The First Omen has absolutely earned its place on the shelf alongside the other films. In fact, I’d happily swap out Omen IV or the remake from my blu-ray box set to make room for this one, a film that is more worthy of the original than any since probably the second and maybe not even that.
Horror reboots or legacy sequels/prequels are so often gigantic letdowns that seem to actively hate their audiences. To get one that mostly lands is a nice surprise.
And speaking of reboots, I’m going to add a last minute addition here before I post – Ripley, on Netflix, is a fantastic reinterpretation of well trodden source material. I’m a big fan of Patricia Highsmith’s novel series and I like most of the Tom Ripley films, even if I don’t think any of the actors have quite gotten the character as written right. But Andrew Scott in Steve Zallian’s noir interpretation of the first novel probably comes closest to Highsmith’s reptilian but oddly charming conman.
At first I thought the choice to shoot in black and white was a mistake, robbing the sumptuous 1960’s Italian lifestyle of all the vivid appeal that makes Ripley want to kill to stay there. I also had doubts about casting actors in their 40s as characters originally written to be in their 20s for similar reasons – there’s a certain reckless impulsiveness that rings truer coming from younger characters, as it did in the 1999 The Talented Mr Ripley.
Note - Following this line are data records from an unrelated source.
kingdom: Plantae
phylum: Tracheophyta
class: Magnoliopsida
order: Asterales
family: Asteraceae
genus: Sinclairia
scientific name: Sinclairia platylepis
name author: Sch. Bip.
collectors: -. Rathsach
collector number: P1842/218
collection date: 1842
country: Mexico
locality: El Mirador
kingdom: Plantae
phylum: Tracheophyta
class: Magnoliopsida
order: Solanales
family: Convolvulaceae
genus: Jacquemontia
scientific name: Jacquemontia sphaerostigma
But as the tension mounts, the cinematography becomes an increasingly indelible part of the storytelling, immersing us in the inky darkness of Ripley’s world and forcing us to sit with a different, less comfortable kind of beauty than that of earlier takes, one that robs us of the wish fulfilment side of the Ripley story and leaving us with the murk. I’m not in totality convinced it was the right choice, but it is certainly a strong choice and one that sets this version apart from the others. This is fantastic thriller TV and I hope Scott and Zallian get a chance at exploring the rest of the books.